I’m not usually a big preparer of “copycat” meals, because in my experience, they’re never quite as good as the original. That said, I’ve had this one in my files for a while now, and I figured that I should give it a try. Why this one? Well, there was nothing scary involved (Why do so many copycat recipes include canned “cream of somethings” soups?), it’s ridiculously simple, and the Number One reason: I was pretty sure that even if it didn’t taste like the original, it would be tasty enough because I liked everything involved.
Do these taste JUST like the world-renowned, fabulous lettuce wraps you get at your local mall’s P.F. Chang’s? Not exactly, but they’re really close, and they’re pretty darn good. Plus, they make for a fantastic, quick and light summer meal. We had our lettuce wraps for dinner alongside some fruit salad and we were good to go!
I started by prepping my veggies and measuring out my ingredients. Once you start cooking, everything comes together speedy quick, so it helps to have it all ready to go. I diced up some onion and minced some garlic, rough chopped up some water chestnuts, and sliced through a few green onions.
I also measured out some Hoisin sauce, soy sauce, rice vinegar, ginger (I used the refrigerated paste), and Sriracha sauce, and mixed it together in a small bowl.
Once that was cooked and crumbled, I drained the excess liquid, and then added in the Hoisin sauce mixture, along with my garlic and onion.
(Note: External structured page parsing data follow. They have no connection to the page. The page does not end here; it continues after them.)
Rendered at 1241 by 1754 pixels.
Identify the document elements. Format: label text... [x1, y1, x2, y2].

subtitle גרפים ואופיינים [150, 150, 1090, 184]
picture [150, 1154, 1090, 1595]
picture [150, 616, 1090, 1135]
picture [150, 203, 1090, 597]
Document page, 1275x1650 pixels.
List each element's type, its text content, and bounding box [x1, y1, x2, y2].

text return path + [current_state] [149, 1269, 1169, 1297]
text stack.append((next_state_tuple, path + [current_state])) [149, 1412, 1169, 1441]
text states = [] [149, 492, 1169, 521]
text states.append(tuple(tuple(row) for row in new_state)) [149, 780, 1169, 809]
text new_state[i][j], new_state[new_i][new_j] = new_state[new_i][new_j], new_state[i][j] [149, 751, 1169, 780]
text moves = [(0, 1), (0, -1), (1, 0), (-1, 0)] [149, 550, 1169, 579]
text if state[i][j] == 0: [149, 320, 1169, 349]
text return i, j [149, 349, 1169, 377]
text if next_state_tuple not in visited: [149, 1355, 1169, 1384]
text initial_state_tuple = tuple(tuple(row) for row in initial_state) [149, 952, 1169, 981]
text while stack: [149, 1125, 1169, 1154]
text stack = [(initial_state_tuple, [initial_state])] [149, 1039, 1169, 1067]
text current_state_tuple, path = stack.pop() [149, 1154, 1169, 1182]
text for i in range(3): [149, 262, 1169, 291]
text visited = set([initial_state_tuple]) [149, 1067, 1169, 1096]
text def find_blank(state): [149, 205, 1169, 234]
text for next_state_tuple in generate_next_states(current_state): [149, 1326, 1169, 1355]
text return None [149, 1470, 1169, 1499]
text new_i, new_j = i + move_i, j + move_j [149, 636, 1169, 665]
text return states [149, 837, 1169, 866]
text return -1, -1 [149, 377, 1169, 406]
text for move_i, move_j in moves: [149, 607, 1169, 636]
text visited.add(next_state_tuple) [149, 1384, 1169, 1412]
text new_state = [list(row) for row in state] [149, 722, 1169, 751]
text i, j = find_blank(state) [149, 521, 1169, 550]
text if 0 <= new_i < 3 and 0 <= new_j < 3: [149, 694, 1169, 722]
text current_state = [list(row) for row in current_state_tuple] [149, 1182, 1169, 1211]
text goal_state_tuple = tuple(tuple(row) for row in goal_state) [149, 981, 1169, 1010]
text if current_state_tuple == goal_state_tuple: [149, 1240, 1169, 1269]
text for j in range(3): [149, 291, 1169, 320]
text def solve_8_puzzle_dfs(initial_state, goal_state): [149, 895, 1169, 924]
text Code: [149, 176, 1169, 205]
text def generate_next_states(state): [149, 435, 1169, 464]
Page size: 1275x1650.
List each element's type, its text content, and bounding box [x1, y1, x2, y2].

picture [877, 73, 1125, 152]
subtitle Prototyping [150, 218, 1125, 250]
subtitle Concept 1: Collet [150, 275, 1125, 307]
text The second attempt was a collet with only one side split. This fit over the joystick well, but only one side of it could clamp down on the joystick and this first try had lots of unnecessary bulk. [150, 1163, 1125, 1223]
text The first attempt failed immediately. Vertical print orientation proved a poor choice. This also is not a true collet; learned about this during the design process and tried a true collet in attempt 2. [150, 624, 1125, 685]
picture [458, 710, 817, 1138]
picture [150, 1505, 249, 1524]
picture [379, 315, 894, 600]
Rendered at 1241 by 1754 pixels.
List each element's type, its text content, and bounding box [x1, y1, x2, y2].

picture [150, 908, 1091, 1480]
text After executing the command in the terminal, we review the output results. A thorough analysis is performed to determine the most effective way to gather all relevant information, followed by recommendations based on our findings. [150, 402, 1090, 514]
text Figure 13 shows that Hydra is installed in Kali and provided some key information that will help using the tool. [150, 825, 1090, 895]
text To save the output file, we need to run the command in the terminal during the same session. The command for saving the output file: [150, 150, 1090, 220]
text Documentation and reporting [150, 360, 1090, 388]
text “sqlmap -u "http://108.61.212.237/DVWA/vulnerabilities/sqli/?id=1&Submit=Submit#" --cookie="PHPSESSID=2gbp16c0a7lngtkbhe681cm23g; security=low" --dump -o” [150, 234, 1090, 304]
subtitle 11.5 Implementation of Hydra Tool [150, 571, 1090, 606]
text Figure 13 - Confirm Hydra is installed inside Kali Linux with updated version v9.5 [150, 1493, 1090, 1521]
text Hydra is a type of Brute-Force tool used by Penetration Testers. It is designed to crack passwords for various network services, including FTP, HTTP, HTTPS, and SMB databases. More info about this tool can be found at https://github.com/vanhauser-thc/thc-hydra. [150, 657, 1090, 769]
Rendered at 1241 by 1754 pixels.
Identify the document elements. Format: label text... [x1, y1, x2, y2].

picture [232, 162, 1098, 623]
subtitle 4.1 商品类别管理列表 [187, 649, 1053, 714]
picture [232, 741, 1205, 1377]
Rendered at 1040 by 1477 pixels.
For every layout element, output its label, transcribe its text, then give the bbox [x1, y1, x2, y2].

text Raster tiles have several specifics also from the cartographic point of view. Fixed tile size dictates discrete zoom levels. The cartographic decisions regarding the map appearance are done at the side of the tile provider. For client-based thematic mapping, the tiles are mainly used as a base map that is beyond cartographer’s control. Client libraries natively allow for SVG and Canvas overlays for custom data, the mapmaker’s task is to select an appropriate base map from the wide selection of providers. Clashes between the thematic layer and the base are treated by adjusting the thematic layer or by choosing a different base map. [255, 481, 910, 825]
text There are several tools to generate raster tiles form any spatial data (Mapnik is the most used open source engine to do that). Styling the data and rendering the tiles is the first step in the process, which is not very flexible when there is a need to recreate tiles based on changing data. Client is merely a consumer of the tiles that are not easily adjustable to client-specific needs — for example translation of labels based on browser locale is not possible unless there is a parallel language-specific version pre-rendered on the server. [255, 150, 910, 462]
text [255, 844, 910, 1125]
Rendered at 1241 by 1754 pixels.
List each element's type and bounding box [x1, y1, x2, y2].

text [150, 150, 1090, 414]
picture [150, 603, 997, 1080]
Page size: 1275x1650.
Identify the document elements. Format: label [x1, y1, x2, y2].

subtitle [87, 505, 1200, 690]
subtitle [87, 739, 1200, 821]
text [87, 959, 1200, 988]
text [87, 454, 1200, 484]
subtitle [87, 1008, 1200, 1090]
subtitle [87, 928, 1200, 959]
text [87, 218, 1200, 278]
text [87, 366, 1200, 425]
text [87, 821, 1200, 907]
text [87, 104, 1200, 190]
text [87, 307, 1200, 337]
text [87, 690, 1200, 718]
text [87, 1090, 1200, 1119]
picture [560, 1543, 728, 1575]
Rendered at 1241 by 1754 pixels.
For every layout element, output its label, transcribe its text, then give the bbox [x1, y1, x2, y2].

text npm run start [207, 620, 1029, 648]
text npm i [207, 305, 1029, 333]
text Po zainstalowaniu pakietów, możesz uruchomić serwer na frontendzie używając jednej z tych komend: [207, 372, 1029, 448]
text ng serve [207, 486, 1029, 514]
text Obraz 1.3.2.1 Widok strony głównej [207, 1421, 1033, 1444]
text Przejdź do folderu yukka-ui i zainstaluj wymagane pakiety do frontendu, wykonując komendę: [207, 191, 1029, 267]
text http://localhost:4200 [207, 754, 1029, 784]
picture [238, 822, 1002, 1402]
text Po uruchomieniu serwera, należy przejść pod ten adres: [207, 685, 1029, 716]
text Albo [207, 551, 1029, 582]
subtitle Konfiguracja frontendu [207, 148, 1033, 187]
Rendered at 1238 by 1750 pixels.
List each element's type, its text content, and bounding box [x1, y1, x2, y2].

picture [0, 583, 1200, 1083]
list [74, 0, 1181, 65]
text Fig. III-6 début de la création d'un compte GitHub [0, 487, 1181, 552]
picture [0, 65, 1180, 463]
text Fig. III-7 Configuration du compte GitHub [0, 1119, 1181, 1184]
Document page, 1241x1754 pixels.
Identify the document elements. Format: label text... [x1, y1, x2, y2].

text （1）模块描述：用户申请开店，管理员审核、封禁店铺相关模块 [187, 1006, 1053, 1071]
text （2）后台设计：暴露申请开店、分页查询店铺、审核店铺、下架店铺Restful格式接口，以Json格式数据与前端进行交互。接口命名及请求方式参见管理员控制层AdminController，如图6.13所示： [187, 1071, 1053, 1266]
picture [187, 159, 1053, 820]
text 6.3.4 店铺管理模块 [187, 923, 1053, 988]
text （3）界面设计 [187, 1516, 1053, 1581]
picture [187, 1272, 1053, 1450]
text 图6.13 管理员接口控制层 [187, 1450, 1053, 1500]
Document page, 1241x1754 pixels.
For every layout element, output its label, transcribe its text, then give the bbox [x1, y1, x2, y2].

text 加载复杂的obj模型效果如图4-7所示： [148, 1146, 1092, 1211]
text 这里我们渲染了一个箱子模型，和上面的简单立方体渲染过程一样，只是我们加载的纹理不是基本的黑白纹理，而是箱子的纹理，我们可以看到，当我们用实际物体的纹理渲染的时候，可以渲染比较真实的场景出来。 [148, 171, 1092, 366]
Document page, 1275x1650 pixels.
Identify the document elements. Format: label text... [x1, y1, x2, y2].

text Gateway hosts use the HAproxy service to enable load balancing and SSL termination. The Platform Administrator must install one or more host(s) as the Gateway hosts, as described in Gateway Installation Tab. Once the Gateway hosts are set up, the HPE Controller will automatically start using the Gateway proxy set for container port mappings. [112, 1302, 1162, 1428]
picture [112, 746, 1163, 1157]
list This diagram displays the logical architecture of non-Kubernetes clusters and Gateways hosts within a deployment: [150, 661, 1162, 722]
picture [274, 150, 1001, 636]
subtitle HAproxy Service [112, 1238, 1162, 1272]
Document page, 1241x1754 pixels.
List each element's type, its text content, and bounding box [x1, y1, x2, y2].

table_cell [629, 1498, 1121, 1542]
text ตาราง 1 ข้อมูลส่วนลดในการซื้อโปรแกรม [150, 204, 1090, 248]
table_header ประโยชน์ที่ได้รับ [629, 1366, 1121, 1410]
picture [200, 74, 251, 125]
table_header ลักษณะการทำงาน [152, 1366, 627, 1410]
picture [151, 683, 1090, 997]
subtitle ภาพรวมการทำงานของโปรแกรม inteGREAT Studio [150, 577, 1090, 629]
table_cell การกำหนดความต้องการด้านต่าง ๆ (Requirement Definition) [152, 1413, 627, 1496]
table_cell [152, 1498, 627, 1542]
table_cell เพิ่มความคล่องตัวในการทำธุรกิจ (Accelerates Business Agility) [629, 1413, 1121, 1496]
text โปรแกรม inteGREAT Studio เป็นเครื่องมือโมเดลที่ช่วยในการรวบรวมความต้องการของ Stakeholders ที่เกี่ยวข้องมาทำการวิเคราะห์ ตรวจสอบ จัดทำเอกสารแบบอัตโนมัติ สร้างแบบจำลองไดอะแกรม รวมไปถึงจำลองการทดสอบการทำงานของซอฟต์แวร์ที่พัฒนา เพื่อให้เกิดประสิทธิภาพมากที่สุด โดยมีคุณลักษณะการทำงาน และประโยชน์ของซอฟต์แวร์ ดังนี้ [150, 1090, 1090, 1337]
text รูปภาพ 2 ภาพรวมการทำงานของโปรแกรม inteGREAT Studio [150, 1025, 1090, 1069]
I stirred the mixture, and made sure everything was well coated, and then let the chicken cook in the sauce until the onions and garlic were softened, just a few minutes.
Next comes the magic. Well, not magic so much as what I think absolutely makes P.F. Chang’s lettuce wraps so great…the water chestnuts, and my sliced green onions.
I stirred the water chestnuts and onions into the chicken mixture, and let it all come together for about two more minutes, and then we were ready to build our lettuce wraps!
It’s that simple.
P.F. Chang’s always uses super crisp iceberg lettuce, but I used butter lettuce. It still has a really nice bite, and those perfect little leaves are just begging to be stuffed.
I piled in the chicken mixture, and then drizzled on just a little more Sriracha for good measure. After all, I didn’t have a P.F. Chang’s server there to whip up their table-made dipping sauce!
They were delicious, and so easy. They have that sweet, tangy, crunchy, cool thing going on, just like the real thing. We’ll be having them again for sure! Now, if I could just get the rest of their menu down pat, I’d be all set.
Adapted from DamnDelicious.net
- 1 Tbsp. olive oil
- 1 lb. ground chicken
- 3 cloves garlic, minced
- 1 small onion, diced
- 1/4 cup Hoisin sauce
- 2 Tbsp. soy sauce
- 1 Tbsp. rice wine vinegar
- 1 Tbsp. freshly grated ginger or refrigerated ginger paste
- 1-2 tsp. Sriracha sauce, depending on how hot you like things
- 1 (8 oz.) can whole water chestnuts, drained and coarsely chopped
- 2-3 green onions, sliced
- 1 head of butter lettuce, leaves removed and washed
- Heat the olive oil in a large saucepan over medium-high heat. Add the ground chicken, and cook, stirring, until cooked and crumbled. Drain excess liquid.
- Add the onion, garlic, Hoisin sauce, soy sauce, rice wine vinegar, ginger, Sriracha to the chicken. Stir until well combined, and cook until the onions are translucent, about 2-3 minutes.
- Stir in the chopped water chestnuts and green onions, and allow to cook for 2 more minutes.
- Season with salt and pepper, and serve the mixture scooped into the lettuce leaves, with extra Sriracha if desired.